■ Text block ■
■ ■ ■ ■
Despite many advances in treating the initial heart attack, cardiogenic shock still kills around half of patients within 30 days.
Most hospitals don’t see many cardiogenic shock patients.
When they do, providers often do not have a standardized way of treating them, according to a study led by Michigan Medicine.
“These are the sickest patients that everyone in the catheterization lab remembers,” said Eric Cantey, M.D., lead author and assistant professor of internal medicine-cardiology at University of Michigan Medical School.
“It takes effective team effort to keep them alive — from the emergency department to the cath lab and the intensive care unit. Our findings highlight that each hospital in the state of Michigan sees these cases infrequently, as well as an extreme variability in the way cardiogenic shock is treated. This presents risks for improving care of patients with this deadly condition.”
Using a statewide database from the Blue Cross Blue Shield of Michigan Cardiovascular Consortium, researchers analyzed nearly 25,000 cases of the most severe kind of heart attack, ST-elevation myocardial infarction, commonly known as a STEMI, seen at 50 different Michigan hospitals between 2018-2024.
STEMI occurs when a major artery that feeds the heart is completely blocked, causing irreversible damage to the heart muscle which can weaken the heart.
Just over 2,000 of these patients experienced cardiogenic shock after undergoing minimally invasive treatment to open the blockage known as percutaneous coronary intervention, or PCI.
Results published in The Journal of the American College of Cardiology reveal that cardiologists who treated shock patients saw an average of 1 patient every 18 months.
“When hospitals see such few cases of cardiogenic shock during a year, it’s difficult to develop standard practices of care,” said David Hamilton, M.D., co-author and clinical assistant professor of internal medicine-cardiology at U-M Medical School.
■ ■ ■ ■
■ Entries provided ■
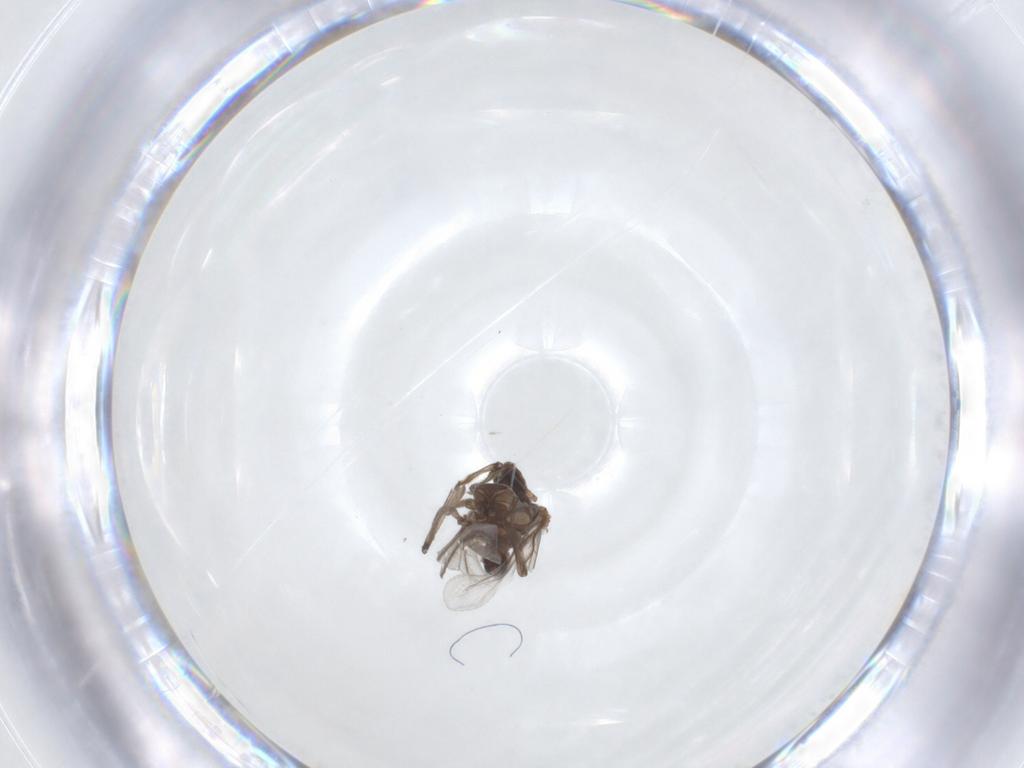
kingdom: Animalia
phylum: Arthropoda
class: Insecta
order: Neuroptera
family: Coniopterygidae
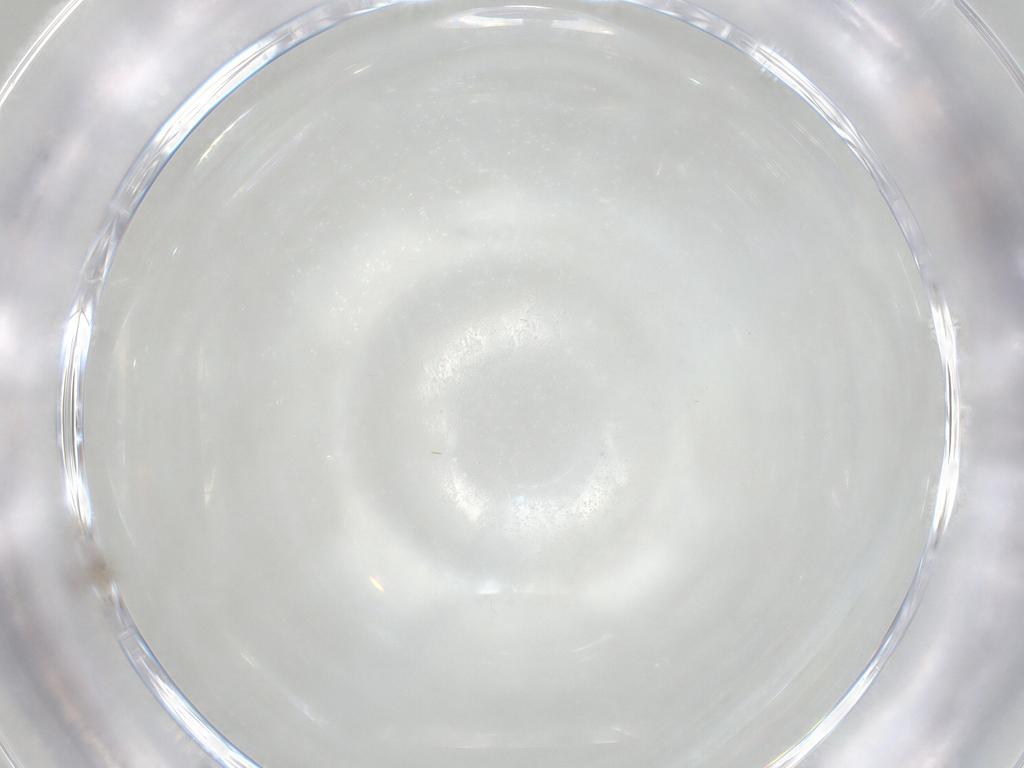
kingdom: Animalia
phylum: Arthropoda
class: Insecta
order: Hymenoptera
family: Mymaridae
■ ■ ■ ■
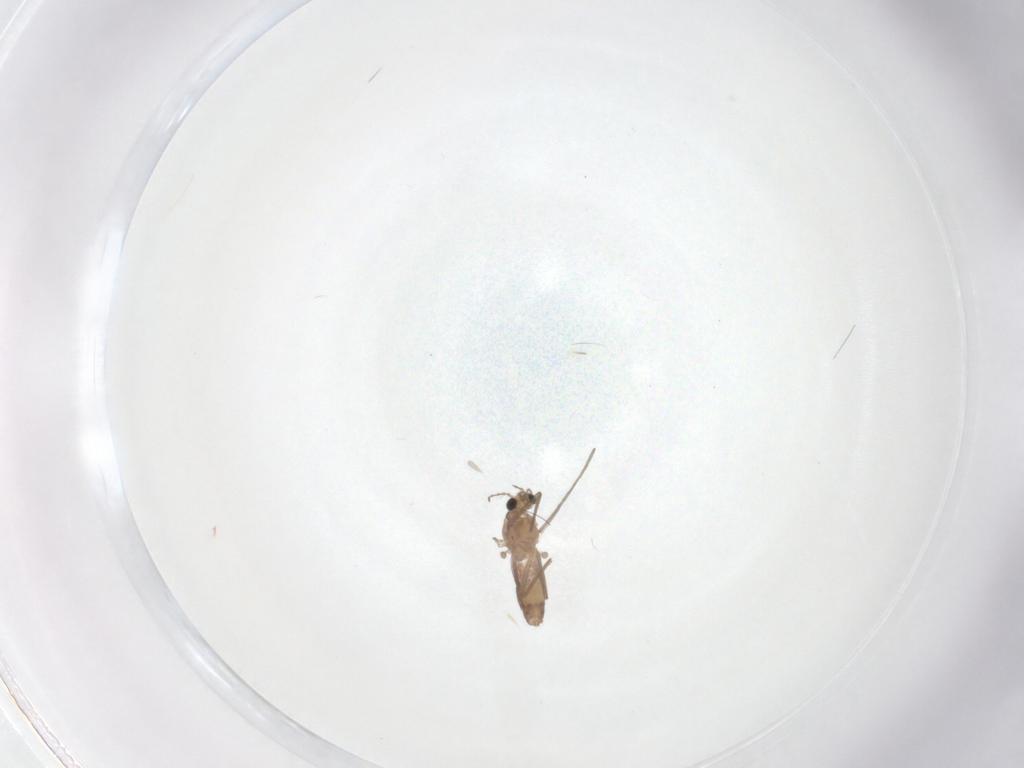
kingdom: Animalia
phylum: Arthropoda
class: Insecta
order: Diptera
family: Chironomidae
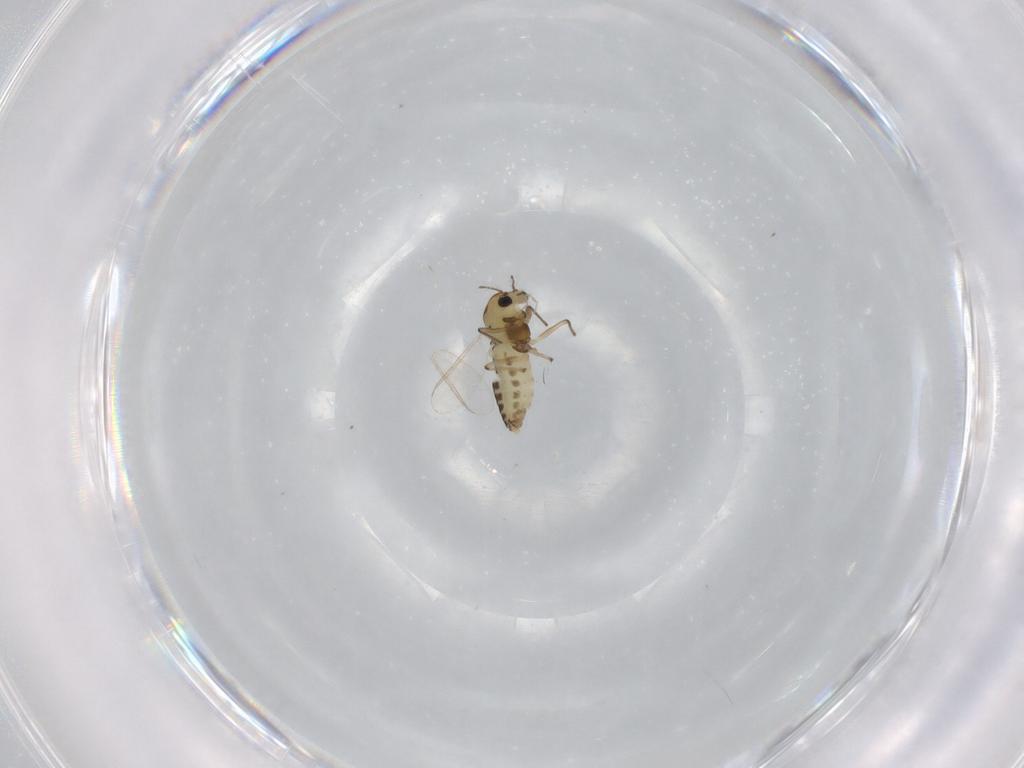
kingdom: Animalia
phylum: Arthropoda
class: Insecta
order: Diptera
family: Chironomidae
■ ■ ■ ■
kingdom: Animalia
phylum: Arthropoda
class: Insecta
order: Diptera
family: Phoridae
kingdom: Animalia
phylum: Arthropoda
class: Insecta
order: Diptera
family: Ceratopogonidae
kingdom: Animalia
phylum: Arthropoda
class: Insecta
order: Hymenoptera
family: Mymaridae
■ ■ ■ ■
■ Exercise goal ■
Print the whole text on cardiogenic shock after heart attacks again, word for word.

■ Result ■
Despite many advances in treating the initial heart attack, cardiogenic shock still kills around half of patients within 30 days.
Most hospitals don’t see many cardiogenic shock patients.
When they do, providers often do not have a standardized way of treating them, according to a study led by Michigan Medicine.
“These are the sickest patients that everyone in the catheterization lab remembers,” said Eric Cantey, M.D., lead author and assistant professor of internal medicine-cardiology at University of Michigan Medical School.
“It takes effective team effort to keep them alive — from the emergency department to the cath lab and the intensive care unit. Our findings highlight that each hospital in the state of Michigan sees these cases infrequently, as well as an extreme variability in the way cardiogenic shock is treated. This presents risks for improving care of patients with this deadly condition.”
Using a statewide database from the Blue Cross Blue Shield of Michigan Cardiovascular Consortium, researchers analyzed nearly 25,000 cases of the most severe kind of heart attack, ST-elevation myocardial infarction, commonly known as a STEMI, seen at 50 different Michigan hospitals between 2018-2024.
STEMI occurs when a major artery that feeds the heart is completely blocked, causing irreversible damage to the heart muscle which can weaken the heart.
Just over 2,000 of these patients experienced cardiogenic shock after undergoing minimally invasive treatment to open the blockage known as percutaneous coronary intervention, or PCI.
Results published in The Journal of the American College of Cardiology reveal that cardiologists who treated shock patients saw an average of 1 patient every 18 months.
“When hospitals see such few cases of cardiogenic shock during a year, it’s difficult to develop standard practices of care,” said David Hamilton, M.D., co-author and clinical assistant professor of internal medicine-cardiology at U-M Medical School.